Toen met Car [Caroline] naar Jamieson. Het was minder frappant zoo over de voortreflijkheid der Eng. Kerk, toen Wij zijn de besnijdenis en met dit alles het was toch niet liefelijk geklank der waarheid waarna ik zoo verlang. Ziet geheel onverwacht vond ik daar d C. [da Costa]. Dat gaf gelegenheid tot uitstorting in een briefje dat hij mij zond en nu kon ik hoe dan ook regt openhartig melden hoe ik met de Reedensche vrienden sta, hen als broeders liefhebbende, maar dat het daarin tusschen beide desniettemin is of er misschien zonder hunne bewustheid, een angel ligt.
Ev K Z f 297. Koenen. & Lisman Hofstede de Groot.
Dit wierd mij zeer levendig bij het lezen in de Ev K Z f 297 [Mar]
DC [Da Costa] zond mij brieven v Koenen. Lisman wil hier een tak der Soc. Ev. oprigten. Smissaert heeft nog maar geen lust om Domine te zijn. Wat positie voor de ouders! Opmerkelijk is de brief van Hofstede de Groot die aan Koenen de broeder hand biedt doch op eene zonderlinge wijze als aan lieden die befangen Joodsch &C denken. Ik voelde daarbij geen schok, eerst de rots dan de broeder hand. Die de waarheid lief heeft, moet altijd hard schijnen. In de Arch. las ik wegens de Alg. Verg. te Geneve. Hun medegevoel voor de Hollanders was mij treffend.
Bewaring aan ons huis.
'S avonds had er nog bijna een groot ongeluk plaats gehad. De jongens wilden de wekker verzetten, trokken aan de grote klok en die valt om. Het was een ontzettend geweld, doch gelukkig niemand was bezeerd. De Heere redt gedurig, maar wij zien zoo weinig.
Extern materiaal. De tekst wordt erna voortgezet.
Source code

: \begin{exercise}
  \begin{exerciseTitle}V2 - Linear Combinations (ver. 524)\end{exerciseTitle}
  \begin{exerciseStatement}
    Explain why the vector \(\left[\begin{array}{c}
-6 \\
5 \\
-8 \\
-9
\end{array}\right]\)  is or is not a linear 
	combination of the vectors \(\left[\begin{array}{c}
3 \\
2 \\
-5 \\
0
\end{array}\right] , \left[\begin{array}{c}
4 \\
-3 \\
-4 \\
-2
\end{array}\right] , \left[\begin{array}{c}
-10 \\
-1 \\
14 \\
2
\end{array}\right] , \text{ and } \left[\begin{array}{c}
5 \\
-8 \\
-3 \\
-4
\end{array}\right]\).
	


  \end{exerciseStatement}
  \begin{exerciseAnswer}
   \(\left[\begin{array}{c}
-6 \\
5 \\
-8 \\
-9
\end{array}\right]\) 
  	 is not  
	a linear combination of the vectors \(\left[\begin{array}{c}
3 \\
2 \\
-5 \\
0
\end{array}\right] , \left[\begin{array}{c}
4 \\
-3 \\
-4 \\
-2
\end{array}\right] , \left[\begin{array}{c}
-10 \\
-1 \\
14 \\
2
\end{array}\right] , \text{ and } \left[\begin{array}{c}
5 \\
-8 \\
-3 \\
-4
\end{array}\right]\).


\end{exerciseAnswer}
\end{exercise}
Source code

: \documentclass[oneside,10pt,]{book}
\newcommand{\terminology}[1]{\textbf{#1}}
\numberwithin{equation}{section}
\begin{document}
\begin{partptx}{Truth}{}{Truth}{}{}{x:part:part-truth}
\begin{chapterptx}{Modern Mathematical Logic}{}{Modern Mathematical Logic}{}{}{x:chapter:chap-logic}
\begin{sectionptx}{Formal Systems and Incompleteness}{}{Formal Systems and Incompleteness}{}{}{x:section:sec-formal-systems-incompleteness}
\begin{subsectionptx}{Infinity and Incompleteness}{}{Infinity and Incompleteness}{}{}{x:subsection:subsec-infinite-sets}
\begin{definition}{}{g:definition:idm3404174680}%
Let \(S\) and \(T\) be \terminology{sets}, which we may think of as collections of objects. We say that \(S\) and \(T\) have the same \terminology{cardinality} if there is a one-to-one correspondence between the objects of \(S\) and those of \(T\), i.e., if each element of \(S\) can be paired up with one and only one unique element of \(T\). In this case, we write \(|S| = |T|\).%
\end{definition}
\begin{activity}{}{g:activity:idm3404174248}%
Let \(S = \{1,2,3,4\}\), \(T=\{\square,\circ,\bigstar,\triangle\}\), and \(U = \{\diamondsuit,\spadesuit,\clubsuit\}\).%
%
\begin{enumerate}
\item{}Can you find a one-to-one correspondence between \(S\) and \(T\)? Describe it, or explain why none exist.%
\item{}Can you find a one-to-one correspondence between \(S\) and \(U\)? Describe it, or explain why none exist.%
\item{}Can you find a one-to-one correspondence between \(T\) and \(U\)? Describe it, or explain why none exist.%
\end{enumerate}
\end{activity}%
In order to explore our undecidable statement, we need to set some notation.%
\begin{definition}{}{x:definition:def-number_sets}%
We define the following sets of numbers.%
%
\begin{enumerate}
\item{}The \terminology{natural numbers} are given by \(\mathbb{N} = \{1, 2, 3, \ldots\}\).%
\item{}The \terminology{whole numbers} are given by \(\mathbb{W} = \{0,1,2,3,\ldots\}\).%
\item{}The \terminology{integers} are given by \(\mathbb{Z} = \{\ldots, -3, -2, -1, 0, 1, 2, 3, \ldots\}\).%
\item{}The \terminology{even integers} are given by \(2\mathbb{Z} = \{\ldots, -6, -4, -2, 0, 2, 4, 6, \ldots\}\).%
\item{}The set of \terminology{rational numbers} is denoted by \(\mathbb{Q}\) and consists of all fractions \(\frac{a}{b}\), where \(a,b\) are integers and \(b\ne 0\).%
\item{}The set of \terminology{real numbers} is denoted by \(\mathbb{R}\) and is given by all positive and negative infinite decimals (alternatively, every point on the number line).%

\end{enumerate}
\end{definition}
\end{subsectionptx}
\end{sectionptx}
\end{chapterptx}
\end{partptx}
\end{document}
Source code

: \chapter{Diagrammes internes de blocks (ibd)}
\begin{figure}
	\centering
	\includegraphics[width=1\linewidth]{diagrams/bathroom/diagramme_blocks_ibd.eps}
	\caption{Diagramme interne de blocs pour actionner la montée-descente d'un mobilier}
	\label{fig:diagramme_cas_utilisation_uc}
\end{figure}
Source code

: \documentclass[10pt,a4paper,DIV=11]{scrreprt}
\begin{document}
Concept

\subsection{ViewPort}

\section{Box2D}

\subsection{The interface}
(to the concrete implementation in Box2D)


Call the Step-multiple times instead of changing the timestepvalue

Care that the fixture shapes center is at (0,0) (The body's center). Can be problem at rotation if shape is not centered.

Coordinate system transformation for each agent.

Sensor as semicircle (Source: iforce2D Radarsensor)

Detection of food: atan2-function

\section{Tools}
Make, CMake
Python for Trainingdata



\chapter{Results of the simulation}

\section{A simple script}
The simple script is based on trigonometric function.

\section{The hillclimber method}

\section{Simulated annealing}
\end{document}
Gerrit was gek deze avond, doch had echter iets goedigs.
Maandag 10 July Vertrek der beide Gerritten.
Om half Vier waren wij op. Riekje was opgebleven om te roepen. Alles was zeer in orde en Gerrit nam hartelijk afscheid van zijn Mama. Wij haalden West [Westendorp] en Gerrit af. Het was een schone ogtend. De zaak was aandoenlijk. Ik was ondertusschen minder dan ik gedacht had bewogen. Alles ging zeer snel. Gerrit was in een oogenblik in den wagen.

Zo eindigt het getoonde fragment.